É válido citar que em ambas as modalidades de ensino (superior e profissional), os
recursos públicos e privados investidos, só reforçavam princípios que legitimavam a
intenção de se forjar uma formação profissional com um perfil focado apenas na
produtividade, no adestramento da classe trabalhadora, na adaptação às diversas formas
de exploração e na incapacidade de fazer com que o trabalhador compreenda sua
realidade social, econômica, política e cultural.
E diante dessas considerações, podemos avaliar que as bases do ensino profissional no
Brasil foram construídas principalmente em períodos marcados pelo desenvolvimento
econômico e pela necessidade de mão-de-obra. Dessa maneira, educação e trabalho são
tomados como aspectos políticos e postos em um ambiente marcado pelos interesses das
classes hegemônicas. Destarte, torna-se imperioso que a classe trabalhadora construa a
crítica e oposição ao então modelo de formação profissional alicerçado pelos cânones do
sistema capitalista, no qual as escolas mais uma vez tornam-se legítimos aparelhos
ideológicos para a reprodução de valores oriundos da elite dominante, havendo assim
uma forte associação entre formação profissional e subserviência aos interesses do
capital econômico, acarretando em uma forma prejudicial de aprendizado e formação
mecanizada, impregnados por ideologias conservadoras e contrárias à organização da
classe trabalhadora.
Nessa conjuntura, torna-se evidente que debater a formação da classe trabalhadora é
primeiramente perceber os projetos educacionais e interesses postos na quadra do capital
e do trabalho, e a partir daí, formular uma crítica ao predomínio de um método de
educação empresarial e alienante que evidentemente se consolida como obstáculo para o
estabelecimento de uma educação plena, libertadora e capaz de transformar o indivíduo
em agente protagonista de um ciclo histórico de desenvolvimento. E por fim, nos resta
tomarmos decisões mais avançadas, abrir mão do conformismo e unificar forças e
experiências para ousarmos e avançarmos no fortalecimento das tranformações sociais.
Referências Bibliográficas:
CANALI, Heloisa Helena Barbosa. A trajetória da educação profissional no Brasil e os desafios da construção de um ensino médio integrado à educação profissional. In: SIMPÓSIO SOBRE TRABALHO E EDUCAÇÃO, 5., 2009, Pará. Anais eletrônicos. Pará: UFPA, 2009. Disponível em: <http://www.portal.fae.ufmg.br/simposionete_old2/sites/default/files/CANALI,Heloisa.pdf>. Acesso: 5 nov. 2013.

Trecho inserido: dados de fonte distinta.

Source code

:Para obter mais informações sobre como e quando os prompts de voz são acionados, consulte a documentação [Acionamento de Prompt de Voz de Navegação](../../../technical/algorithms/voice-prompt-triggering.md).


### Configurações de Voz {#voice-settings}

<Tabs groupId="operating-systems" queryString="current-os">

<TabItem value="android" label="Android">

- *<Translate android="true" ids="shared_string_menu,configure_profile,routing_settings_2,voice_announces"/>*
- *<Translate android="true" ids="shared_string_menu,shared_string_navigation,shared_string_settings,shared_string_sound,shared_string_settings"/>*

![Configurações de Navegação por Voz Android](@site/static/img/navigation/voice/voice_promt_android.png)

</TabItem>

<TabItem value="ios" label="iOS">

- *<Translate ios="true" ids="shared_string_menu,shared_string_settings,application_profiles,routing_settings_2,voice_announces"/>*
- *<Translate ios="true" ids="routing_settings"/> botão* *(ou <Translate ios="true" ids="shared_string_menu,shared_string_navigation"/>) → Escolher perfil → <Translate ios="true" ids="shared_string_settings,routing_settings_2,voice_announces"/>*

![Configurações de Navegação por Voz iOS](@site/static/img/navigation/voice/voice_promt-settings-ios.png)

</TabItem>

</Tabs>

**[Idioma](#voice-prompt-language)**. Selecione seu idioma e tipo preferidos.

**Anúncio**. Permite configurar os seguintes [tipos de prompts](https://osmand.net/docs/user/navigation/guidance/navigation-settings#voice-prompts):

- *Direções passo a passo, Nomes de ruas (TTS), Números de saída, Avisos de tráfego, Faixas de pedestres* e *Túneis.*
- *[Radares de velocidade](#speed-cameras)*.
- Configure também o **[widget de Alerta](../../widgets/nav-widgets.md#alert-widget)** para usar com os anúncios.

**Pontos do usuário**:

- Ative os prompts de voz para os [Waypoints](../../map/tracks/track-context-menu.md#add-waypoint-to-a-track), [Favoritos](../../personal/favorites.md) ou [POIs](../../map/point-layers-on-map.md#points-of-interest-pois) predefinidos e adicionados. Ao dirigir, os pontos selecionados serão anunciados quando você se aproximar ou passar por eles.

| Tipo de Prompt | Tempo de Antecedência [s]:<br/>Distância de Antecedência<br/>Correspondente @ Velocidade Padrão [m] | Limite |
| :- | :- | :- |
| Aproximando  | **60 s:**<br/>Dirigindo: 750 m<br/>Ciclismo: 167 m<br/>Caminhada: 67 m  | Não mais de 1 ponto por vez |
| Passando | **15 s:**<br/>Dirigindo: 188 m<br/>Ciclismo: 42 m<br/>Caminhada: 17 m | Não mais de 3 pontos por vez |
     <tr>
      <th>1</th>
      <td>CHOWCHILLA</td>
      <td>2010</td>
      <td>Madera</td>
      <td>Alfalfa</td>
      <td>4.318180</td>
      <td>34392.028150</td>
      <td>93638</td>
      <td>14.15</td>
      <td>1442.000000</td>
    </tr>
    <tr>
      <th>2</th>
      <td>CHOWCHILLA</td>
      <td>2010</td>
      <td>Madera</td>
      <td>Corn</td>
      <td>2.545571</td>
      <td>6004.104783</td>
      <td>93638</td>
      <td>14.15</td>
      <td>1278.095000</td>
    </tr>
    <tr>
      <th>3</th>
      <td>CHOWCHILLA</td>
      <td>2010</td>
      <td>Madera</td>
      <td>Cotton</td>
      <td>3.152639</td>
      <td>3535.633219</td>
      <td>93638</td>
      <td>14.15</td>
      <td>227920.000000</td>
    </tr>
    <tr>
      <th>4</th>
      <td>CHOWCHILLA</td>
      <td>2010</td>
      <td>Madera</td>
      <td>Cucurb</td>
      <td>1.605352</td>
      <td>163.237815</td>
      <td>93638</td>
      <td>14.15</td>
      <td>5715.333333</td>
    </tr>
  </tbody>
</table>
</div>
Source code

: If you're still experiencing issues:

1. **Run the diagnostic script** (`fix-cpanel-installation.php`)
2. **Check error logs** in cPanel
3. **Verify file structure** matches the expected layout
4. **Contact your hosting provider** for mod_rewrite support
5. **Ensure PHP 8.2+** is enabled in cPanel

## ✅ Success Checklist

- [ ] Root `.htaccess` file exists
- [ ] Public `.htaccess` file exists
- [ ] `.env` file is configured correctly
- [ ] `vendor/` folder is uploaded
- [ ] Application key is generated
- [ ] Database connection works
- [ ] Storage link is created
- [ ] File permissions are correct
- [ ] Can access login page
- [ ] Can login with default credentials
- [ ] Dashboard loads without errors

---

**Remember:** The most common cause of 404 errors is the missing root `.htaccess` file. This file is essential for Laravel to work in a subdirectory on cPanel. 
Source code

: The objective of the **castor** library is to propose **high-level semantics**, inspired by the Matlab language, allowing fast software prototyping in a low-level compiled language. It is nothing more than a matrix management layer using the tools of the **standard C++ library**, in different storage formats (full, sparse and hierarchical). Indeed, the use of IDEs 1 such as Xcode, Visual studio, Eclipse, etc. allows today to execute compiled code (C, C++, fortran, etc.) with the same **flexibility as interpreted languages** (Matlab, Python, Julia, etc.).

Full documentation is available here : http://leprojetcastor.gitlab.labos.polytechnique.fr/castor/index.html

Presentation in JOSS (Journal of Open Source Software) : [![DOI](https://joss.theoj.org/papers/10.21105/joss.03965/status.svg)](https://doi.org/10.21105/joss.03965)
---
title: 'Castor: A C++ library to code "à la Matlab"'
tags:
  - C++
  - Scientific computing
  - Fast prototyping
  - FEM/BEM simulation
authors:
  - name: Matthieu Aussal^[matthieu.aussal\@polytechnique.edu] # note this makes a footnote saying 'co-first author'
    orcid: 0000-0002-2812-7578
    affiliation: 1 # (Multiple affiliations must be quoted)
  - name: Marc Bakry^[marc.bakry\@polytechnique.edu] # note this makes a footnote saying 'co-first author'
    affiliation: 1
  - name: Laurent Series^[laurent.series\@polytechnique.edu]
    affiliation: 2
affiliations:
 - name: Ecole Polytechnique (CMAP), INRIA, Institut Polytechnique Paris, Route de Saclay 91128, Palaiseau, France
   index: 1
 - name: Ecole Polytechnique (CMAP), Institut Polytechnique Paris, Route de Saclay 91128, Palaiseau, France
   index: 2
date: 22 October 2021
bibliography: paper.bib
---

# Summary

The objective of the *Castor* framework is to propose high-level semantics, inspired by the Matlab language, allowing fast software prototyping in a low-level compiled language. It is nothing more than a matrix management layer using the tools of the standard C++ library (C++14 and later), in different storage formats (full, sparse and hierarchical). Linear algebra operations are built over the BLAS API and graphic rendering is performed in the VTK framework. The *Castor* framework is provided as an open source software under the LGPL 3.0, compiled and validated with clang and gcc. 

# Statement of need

DIEESE. Qualificação profissional e mercado de trabalho: reflexões e ensaios metodológicos construídos a partir da pesquisa de emprego e desemprego. São Paulo: DIEESE, 2011.
GRAMSCI, Antonio. Os intelectuais e a organização da cultura. Trad. Carlos Nelson Coutinho. Ed. 6ª. S. Paulo: Civilização Brasileira, 1998.
MÉSZAROS, István. A educação para além do capital. 2ª ed. São Paulo: Boitempo, 2008.
SAVIANI, Dermeval. História das idéias pedagógicas no Brasil. Campinas, SP: Autores Associados, 2007.